Oil Going Up? Cost of the Tar Sands
In the final analysis, the price of oil has nowhere to go but up. The easiest, most profitable extractions of this precious commodity have already been done. Gone are the days when a little drilling would release a gusher. Take, for example, the tar sands, our latest and perhaps most costly extraction, as I pointed out in a recent post, Frankel and Rapier*.
Extracting bitumen will not be easy. In fact, as elsewhere, the easiest extraction may already have occurred. Eighty per cent of all tar sands bitumen lies too deep in the ground for open mining. The cost for deeper extraction may well exceed anything we might have expected, in terms of retrieval, water usage, and, of course, pollution.
Bitumen is truly messy stuff. Think of something akin to heavy molasses or soft tar. When it lies on the surface, you can push a finger into it. Walking on it, you may well leave a footprint. Bitumen has to be separated from the sands themselves. For each cubic meter of bitumen rescued, we have five cubic meters of toxic tailings. Already the tailing ponds are so vast that they can be seen from outer space. In fact,
The Syncrude Tailings Dam is deemed by the U.S. Department of the Interior to be the world’s largest dam by volume of construction material. The pond, built in 1973, covers 22 square kilometres and holds 540 million cubic metres of water, crud and sand. When China completes the Three Gorges Dam this year, Syncrude will surrender the record.
Nixen has mining operations south of Fort McMurray, the Long Lake project. A report from Nexin itself should give us pause:
Our estimates for performance and recoverable volumes for the Long Lake project are based primarily on our three well-pair SAGD pilot and industry performance from SAGD operations in like reservoirs in the McMurray formation in the Athabasca oil sands. Using this data, our assumptions included average well-pair productivity of 900 bbls/d of bitumen and a steam-to-oil ratio of 2.5. In order to test operating parameters, we built a three well-pair SAGD pilot, commenced steaming the reservoir in May 2003 and commenced production in September 2003. The pilot is currently producing at a rate of about 400 barrels of bitumen per day per producing well-pair and an average steam-to-oil ratio of about 4.2. Since September 2003, the pilot has recovered less than 3% of the original bitumen in place. While we expect actual performance to improve as we commence commercial operations where SAGD drilling has confirmed higher quality reservoir conditions, there can be no assurance that our SAGD operation will produce bitumen at the expected levels or steam-to-oil ratio. We have addressed this risk by drilling additional wells and adding steam generating capacity to allow for a steam-to-oil ratio of 3.3, however, if the assumed production rates or steam-to-oil ratio are not achieved, we might have to drill additional wells to maintain optimal production levels, construct additional steam generating capacity and/or purchase natural gas for additional steam generation. These could have a significant adverse impact on the future activities and economic return of the Long Lake project.
Initially, the steam-to-oil rato was to be 2.5: Two and half barrels of steam for every barrel of oil. Now it is 3.3 barrels of steam…and possibly rising. Steam requires energy; energy is a quantifiable cost. But energy costs in turn have there own costs.
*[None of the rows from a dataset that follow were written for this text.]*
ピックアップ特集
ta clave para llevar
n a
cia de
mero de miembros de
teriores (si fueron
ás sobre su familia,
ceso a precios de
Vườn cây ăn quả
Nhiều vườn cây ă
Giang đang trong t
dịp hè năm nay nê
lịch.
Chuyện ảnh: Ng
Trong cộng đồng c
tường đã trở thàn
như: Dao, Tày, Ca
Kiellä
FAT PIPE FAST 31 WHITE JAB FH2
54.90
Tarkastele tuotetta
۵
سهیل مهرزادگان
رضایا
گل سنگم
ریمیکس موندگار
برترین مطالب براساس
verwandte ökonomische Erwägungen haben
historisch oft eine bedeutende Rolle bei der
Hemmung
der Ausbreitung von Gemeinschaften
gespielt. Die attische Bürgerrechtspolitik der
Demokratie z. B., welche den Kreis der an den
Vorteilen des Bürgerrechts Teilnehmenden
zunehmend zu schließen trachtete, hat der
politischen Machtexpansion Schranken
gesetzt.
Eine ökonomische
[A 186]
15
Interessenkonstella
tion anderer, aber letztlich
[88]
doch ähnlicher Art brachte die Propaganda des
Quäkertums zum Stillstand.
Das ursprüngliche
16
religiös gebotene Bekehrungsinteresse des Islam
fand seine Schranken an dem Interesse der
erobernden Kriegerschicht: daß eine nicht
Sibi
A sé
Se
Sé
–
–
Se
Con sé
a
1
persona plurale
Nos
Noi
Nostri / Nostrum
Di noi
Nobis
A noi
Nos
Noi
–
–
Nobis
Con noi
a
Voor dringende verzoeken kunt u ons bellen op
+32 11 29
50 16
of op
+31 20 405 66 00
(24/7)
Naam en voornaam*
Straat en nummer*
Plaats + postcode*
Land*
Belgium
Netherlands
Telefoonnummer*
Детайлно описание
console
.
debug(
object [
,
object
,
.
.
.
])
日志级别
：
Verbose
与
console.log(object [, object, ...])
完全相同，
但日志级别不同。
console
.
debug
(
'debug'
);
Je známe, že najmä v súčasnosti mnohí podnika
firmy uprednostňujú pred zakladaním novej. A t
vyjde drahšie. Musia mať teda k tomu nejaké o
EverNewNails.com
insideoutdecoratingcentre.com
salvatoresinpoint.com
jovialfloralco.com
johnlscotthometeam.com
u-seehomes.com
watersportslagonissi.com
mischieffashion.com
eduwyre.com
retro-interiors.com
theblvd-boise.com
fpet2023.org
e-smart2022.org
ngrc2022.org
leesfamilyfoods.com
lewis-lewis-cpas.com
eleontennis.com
In 2008, the Kyoto Protocol will come into effect in Canada. The Long Lake project does emit green house gases, possibly adding as much as $0.40 to each barrel of oil extracted.
But the real cost has yet to be fully assessed–and it might be staggering: Already there is substantial risk that ground water will become polluted. And those giant tailing ponds are not “settling” out as expected. Initially, everyone hoped that the tailings would settle into hard clay at the bottom of the ponds. Sorry. It isn’t happening.
As the team leader on the subject at Natural Resources Canada’s CANMET Energy Technology Centre in Devon, Alberta, Mikula calls the tailings waste problem a “frightening” and vexatious issue. Engineers originally thought that the tailings waste would quickly settle, leaving clear water on top. But that never happened, thanks to what Mikula calls “the bad behaviour of clays.” He suspects the waste won’t settle to solid form for thousands of years. “So something has to be done.”
One suggestion has been to use giant centrifuges to separate out the tailings.
A better solution might be a sort of “brute force” centrifugal approach, says Mikula. It involves spinning the material to create something dry and stackable that could eventually be reclaimed—while recovering water at the same time. Both Syncrude and Suncor have begun pilot projects. “We could reduce water usage from four barrels to two [per barrel of oil] or maybe less, which means less water withdrawn from the Athabasca,” says Mikula.
That certainly will not be cheap. The cost of tar sands oil keeps rising.
And I have yet to mention that water is not exactly an abundant commodity in the McHenry region. Even without peak oil, the cost of oil just keeps rising….
Flight to commodities? You have to be kidding if you think guys in back room betting parlors determine the cost of everything. I bet not one of them has visited a tailing pond.
*As one commentator observed, I inverted the conventional EROIE ratio in that post. An acronym describing my ratio should have been ERIOE. Nonetheless, all subsequent explanations hold true based on my use of the ratio.